While AI is good at sorting through images, it is best at describing things it has previously encountered. Outliers can stump it. In an amusing example, photos of a rare spotless giraffe born at a Tennessee zoo engaged humans, but challenged bots asked to describe it.

Workforce implications

Adoption of AI has a very real potential to transform the human resources profile of HHS agencies, which currently have an attrition rate below the federal average.

One need only look to statements from the striking Writers Guild of American (WAG) and Screen Actors Guild-American Federation of Television and Radio Artists SAG-AFTRA for evidence that many Americans consider AI an existential threat.

Remarkably, some AI developers concur. In testimony before the Senate Judiciary Committee in May, Sam Altman, co-founder and CEO of OpenAI, the company behind ChatGPT, said “that new AI tools can have profound impacts on the labor market.”

Research suggests that these impacts will take a form not previously seen before.

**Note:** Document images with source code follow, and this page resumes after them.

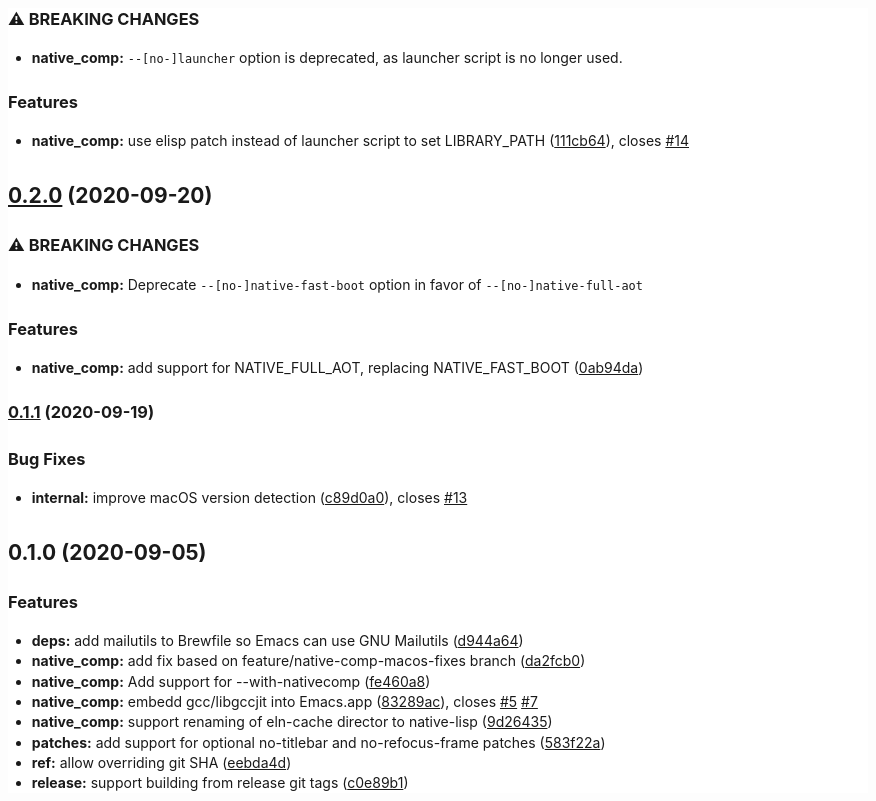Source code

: 
### ⚠ BREAKING CHANGES

* **native_comp:** `--[no-]launcher` option is deprecated, as launcher script is no longer used.

### Features

* **native_comp:** use elisp patch instead of launcher script to set LIBRARY_PATH ([111cb64](https://github.com/jimeh/build-emacs-for-macos/commit/111cb6499368d14853a5927d38a43fc5e2f759f4)), closes [#14](https://github.com/jimeh/build-emacs-for-macos/issues/14)

## [0.2.0](https://github.com/jimeh/build-emacs-for-macos/compare/0.1.1...0.2.0) (2020-09-20)


### ⚠ BREAKING CHANGES

* **native_comp:** Deprecate `--[no-]native-fast-boot` option in favor of `--[no-]native-full-aot`

### Features

* **native_comp:** add support for NATIVE_FULL_AOT, replacing NATIVE_FAST_BOOT ([0ab94da](https://github.com/jimeh/build-emacs-for-macos/commit/0ab94da15309b04978982369bdfa17e03e9b6329))

### [0.1.1](https://github.com/jimeh/build-emacs-for-macos/compare/0.1.0...0.1.1) (2020-09-19)


### Bug Fixes

* **internal:** improve macOS version detection ([c89d0a0](https://github.com/jimeh/build-emacs-for-macos/commit/c89d0a0b73dfc82d918c326d89b141f8a2fc4de4)), closes [#13](https://github.com/jimeh/build-emacs-for-macos/issues/13)

## 0.1.0 (2020-09-05)


### Features

* **deps:** add mailutils to Brewfile so Emacs can use GNU Mailutils ([d944a64](https://github.com/jimeh/build-emacs-for-macos/commit/d944a644847db564e56679b1c75c2550c8261b62))
* **native_comp:** add fix based on feature/native-comp-macos-fixes branch ([da2fcb0](https://github.com/jimeh/build-emacs-for-macos/commit/da2fcb0440a074a12c4fc6b1572cb55d8fb3cf9a))
* **native_comp:** Add support for --with-nativecomp ([fe460a8](https://github.com/jimeh/build-emacs-for-macos/commit/fe460a824ee57b602d29854167feab1b9f032aef))
* **native_comp:** embedd gcc/libgccjit into Emacs.app ([83289ac](https://github.com/jimeh/build-emacs-for-macos/commit/83289acd33b54a0d332fe92e2ad4ef7c1c633b72)), closes [#5](https://github.com/jimeh/build-emacs-for-macos/issues/5) [#7](https://github.com/jimeh/build-emacs-for-macos/issues/7)
* **native_comp:** support renaming of eln-cache director to native-lisp ([9d26435](https://github.com/jimeh/build-emacs-for-macos/commit/9d264357df61cf57a153947d2c22e28c27cba2d5))
* **patches:** add support for optional no-titlebar and no-refocus-frame patches ([583f22a](https://github.com/jimeh/build-emacs-for-macos/commit/583f22a360a08bf236ea0e0562e6fd1ddda3b933))
* **ref:** allow overriding git SHA ([eebda4d](https://github.com/jimeh/build-emacs-for-macos/commit/eebda4db42a700971b2083b3d420b99177f68b51))
* **release:** support building from release git tags ([c0e89b1](https://github.com/jimeh/build-emacs-for-macos/commit/c0e89b13648f9336aa46b2f088dcd439cb4028b7))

While previous technological advances have traditionally displaced less educated workers through the automation of processes, AI poses a threat to knowledge workers. According to a McKinsey report, “Generative AI is likely to have the biggest impact on knowledge work, particularly activities involving decision making and collaboration, which previously had the lowest potential for automation.”

Conclusion

It is reasonable to expect that HHS’s annual AI case use inventory will continue to grow and that, with each year, it will include a wider variety of AI processes. HHS will need to ensure that technologies further the department’s mission without compromising its values and, like other public and private entities, it will need to prepare for the repercussions from a disrupted HR landscape.

The use of AI may ultimately become so commonplace that inventories are no longer required. For now, they provide an important glimpse into a sector in transition.